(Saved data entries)

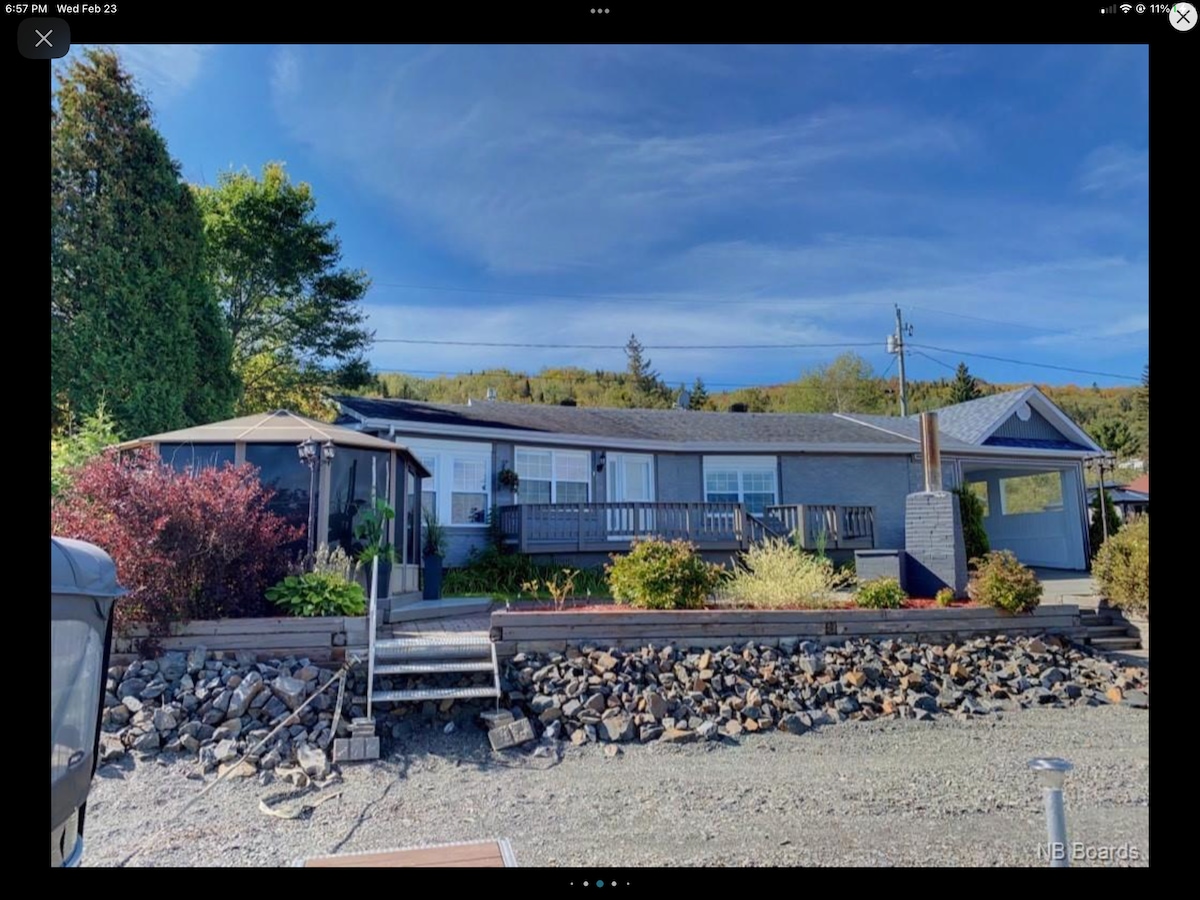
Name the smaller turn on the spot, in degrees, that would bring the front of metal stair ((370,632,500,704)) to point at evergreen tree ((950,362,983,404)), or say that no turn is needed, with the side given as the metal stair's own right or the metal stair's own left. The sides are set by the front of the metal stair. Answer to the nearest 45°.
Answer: approximately 135° to the metal stair's own left

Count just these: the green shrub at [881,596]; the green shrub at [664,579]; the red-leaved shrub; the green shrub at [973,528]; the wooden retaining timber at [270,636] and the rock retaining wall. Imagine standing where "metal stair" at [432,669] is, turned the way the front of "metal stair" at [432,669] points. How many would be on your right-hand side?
2

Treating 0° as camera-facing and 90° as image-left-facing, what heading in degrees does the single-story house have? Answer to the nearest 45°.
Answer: approximately 0°

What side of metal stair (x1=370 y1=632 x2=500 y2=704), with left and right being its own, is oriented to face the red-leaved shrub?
right

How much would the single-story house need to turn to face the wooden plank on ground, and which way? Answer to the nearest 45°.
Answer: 0° — it already faces it

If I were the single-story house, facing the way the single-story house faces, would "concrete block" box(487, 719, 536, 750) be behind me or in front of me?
in front

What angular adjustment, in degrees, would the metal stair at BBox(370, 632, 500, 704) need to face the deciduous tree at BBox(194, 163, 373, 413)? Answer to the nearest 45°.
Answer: approximately 180°

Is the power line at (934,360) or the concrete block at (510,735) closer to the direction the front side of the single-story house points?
the concrete block

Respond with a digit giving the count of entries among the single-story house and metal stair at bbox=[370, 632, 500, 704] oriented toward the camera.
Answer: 2

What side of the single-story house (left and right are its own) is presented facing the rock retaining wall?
front
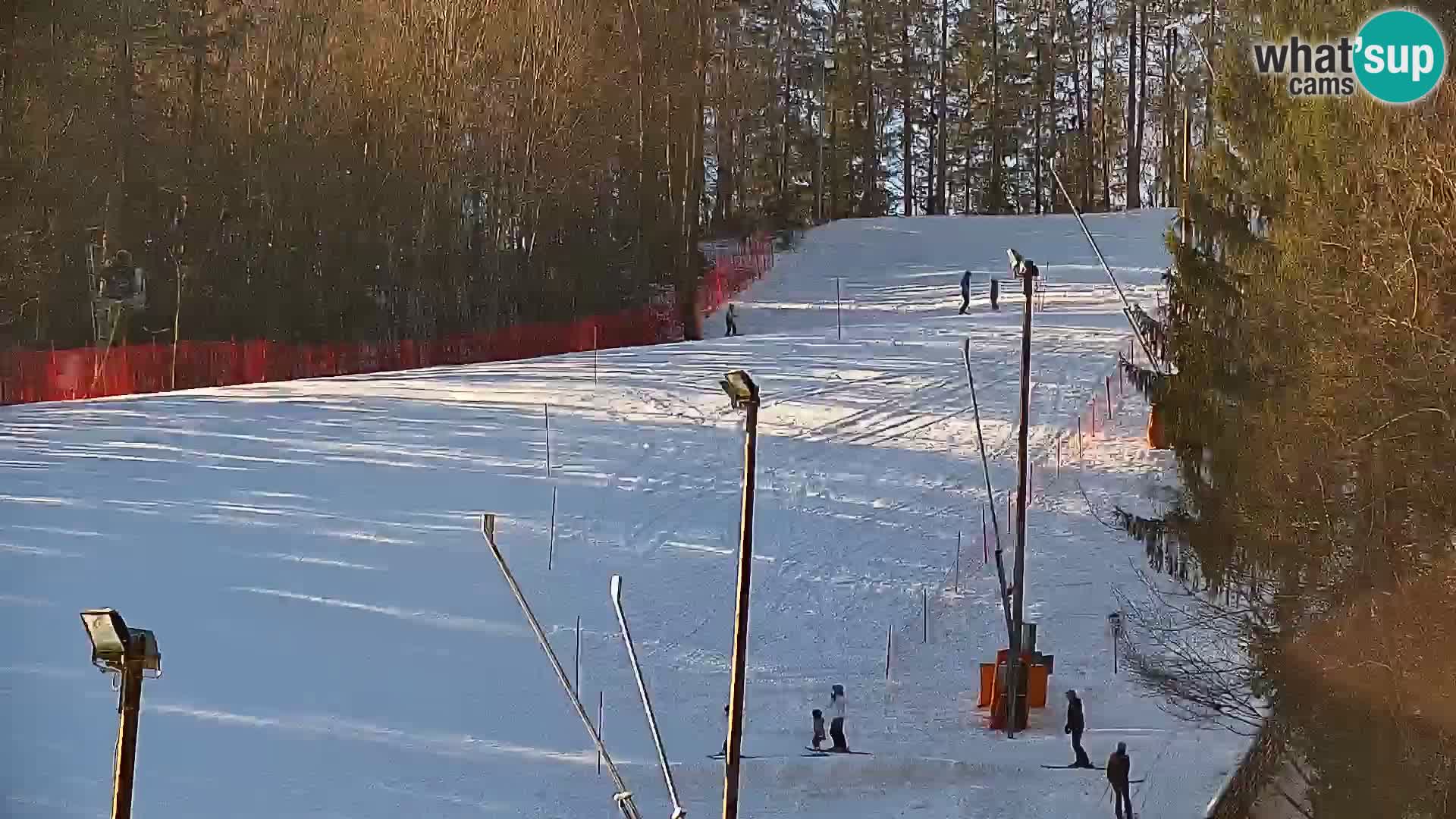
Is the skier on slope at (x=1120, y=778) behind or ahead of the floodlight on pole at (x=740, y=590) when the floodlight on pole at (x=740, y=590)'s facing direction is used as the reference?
behind
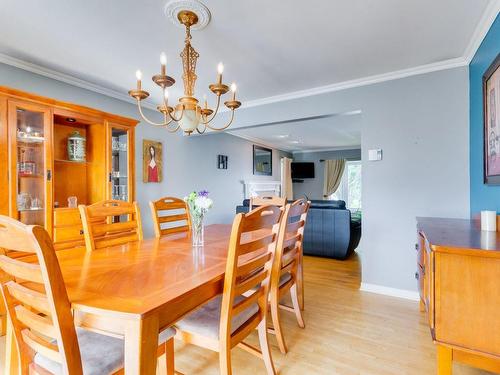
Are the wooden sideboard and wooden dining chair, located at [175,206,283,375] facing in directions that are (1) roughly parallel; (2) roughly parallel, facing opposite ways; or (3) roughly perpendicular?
roughly parallel

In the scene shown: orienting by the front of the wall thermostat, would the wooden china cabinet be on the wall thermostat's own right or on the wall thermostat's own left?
on the wall thermostat's own right

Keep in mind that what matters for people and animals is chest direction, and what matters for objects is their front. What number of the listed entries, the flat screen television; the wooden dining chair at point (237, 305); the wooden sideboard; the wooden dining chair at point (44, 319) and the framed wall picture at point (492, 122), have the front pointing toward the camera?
1

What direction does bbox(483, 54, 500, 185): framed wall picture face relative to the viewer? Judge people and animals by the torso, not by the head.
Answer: to the viewer's left

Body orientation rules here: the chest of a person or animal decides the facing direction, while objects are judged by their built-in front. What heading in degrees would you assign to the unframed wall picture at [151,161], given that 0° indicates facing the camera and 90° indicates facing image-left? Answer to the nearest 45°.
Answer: approximately 315°

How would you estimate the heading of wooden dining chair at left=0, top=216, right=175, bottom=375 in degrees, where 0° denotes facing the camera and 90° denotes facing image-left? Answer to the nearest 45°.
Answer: approximately 225°

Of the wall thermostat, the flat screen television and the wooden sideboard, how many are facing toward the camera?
2

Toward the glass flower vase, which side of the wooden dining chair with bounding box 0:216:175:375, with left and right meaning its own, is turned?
front

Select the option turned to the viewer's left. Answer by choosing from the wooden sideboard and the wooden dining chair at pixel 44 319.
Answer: the wooden sideboard

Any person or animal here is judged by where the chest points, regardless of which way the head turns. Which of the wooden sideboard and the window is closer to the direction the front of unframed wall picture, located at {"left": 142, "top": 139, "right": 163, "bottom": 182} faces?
the wooden sideboard

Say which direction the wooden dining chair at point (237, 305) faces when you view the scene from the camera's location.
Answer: facing away from the viewer and to the left of the viewer

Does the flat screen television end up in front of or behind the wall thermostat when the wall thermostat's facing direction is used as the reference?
behind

Try it: Copy the items above again, swapping "single-story house" for "one-story house" wherever it occurs and leaving everything else unchanged. Omit the pictures.

Task result:
Name the smaller turn on the spot, in degrees, that would bring the front of metal stair ((370,632,500,704)) to point at evergreen tree ((950,362,983,404)), or say that no turn is needed, with the side given as the metal stair's own right or the metal stair's own left. The sides are set by the front of the metal stair. Answer to the nearest 45°.
Answer: approximately 135° to the metal stair's own left

Count just these: the green shrub at [881,596]; the green shrub at [664,579]; the red-leaved shrub; the green shrub at [973,528]; the wooden retaining timber at [270,636] and the rock retaining wall. Imagine standing where "metal stair" at [432,669] is, turned the way the front of "metal stair" at [432,669] points. How many would be on your right-hand side?
2

Treating 0° as camera-facing and 90° as image-left-facing, what heading in degrees does the one-story house have? Answer to the nearest 45°.
Answer: approximately 0°

What side of metal stair (x1=370 y1=632 x2=500 y2=704), with left and right being its own, is oriented to face the red-leaved shrub?
right

How much would the one-story house need to turn to face the wooden plank on ground, and which way? Answer to the nearest 45°.
Answer: 0° — it already faces it

If I were the one-story house, facing the way the one-story house faces, would "concrete block" box(487, 719, 536, 750) be behind me or in front of me?
in front

What angular adjustment, in degrees, would the metal stair at BBox(370, 632, 500, 704) need to face the deciduous tree at BBox(194, 163, 373, 413)? Answer to the nearest 45°.
Answer: approximately 180°

Is the power line at (934,360) or the concrete block at (510,735) closer to the direction the front side of the one-story house points?
the concrete block

Respond with a digit giving the count of entries among the one-story house and metal stair at bbox=[370, 632, 500, 704] oriented toward the camera.
Answer: 2

What side of the one-story house (left and right are its own) is presented facing the rock retaining wall?
front
Is the skier on slope at (x=1120, y=778) behind or ahead of the floodlight on pole at (x=740, y=590) when the floodlight on pole at (x=740, y=590)'s facing direction is used as the reference?
behind
Are the wooden sideboard and wooden dining chair, located at [175,206,283,375] facing in directions that are (1) roughly parallel; (2) roughly parallel, facing opposite ways; or (3) roughly perpendicular?
roughly parallel

In the scene shown: orienting by the front of the wall thermostat, would the wooden china cabinet be on the wall thermostat's own right or on the wall thermostat's own left?
on the wall thermostat's own right

Keep in mind that what matters for people and animals is chest direction, and what matters for objects is their front. What number of the listed entries, the flat screen television; the wooden dining chair at point (237, 305); the wooden sideboard; the wooden dining chair at point (44, 319) and the framed wall picture at point (492, 122), have the front pointing toward the camera?
1

What direction does bbox(483, 54, 500, 185): framed wall picture face relative to the viewer? Judge people and animals by the torso, not by the head.
Answer: to the viewer's left

Body orientation rules here: the chest of a person or animal decides the facing direction, while objects are judged by their built-in front. What heading in degrees would you assign to the unframed wall picture at [151,161], given that 0° indicates facing the camera and 90° indicates facing image-left? Answer to the nearest 45°.
Answer: approximately 315°

How would you estimate the heading of wooden dining chair at left=0, top=216, right=175, bottom=375 in degrees, where 0° denotes facing the camera and 90° denotes facing image-left? Answer to the nearest 45°.
Answer: approximately 225°

Of the wall thermostat, the flat screen television and the wooden sideboard, how many are facing toward the camera?
2

Toward the glass flower vase, which side of the wooden dining chair with bounding box 0:216:175:375, with left and right meaning its own, is turned?
front

Select the option turned to the viewer's left. Answer by choosing from the wooden sideboard and the wooden dining chair at pixel 44 319.
Answer: the wooden sideboard

Any person or animal here is judged by where the chest points, regardless of which way the head turns. Which of the wooden sideboard and the window is closer to the direction the front of unframed wall picture, located at {"left": 142, "top": 139, "right": 163, "bottom": 182} faces?
the wooden sideboard

Say which direction the wooden dining chair at point (237, 305) faces when you view the scene from the camera's location.
Answer: facing away from the viewer and to the left of the viewer

Does the flat screen television end up in front of or behind the wall thermostat when the wall thermostat's facing direction is used as the reference?
behind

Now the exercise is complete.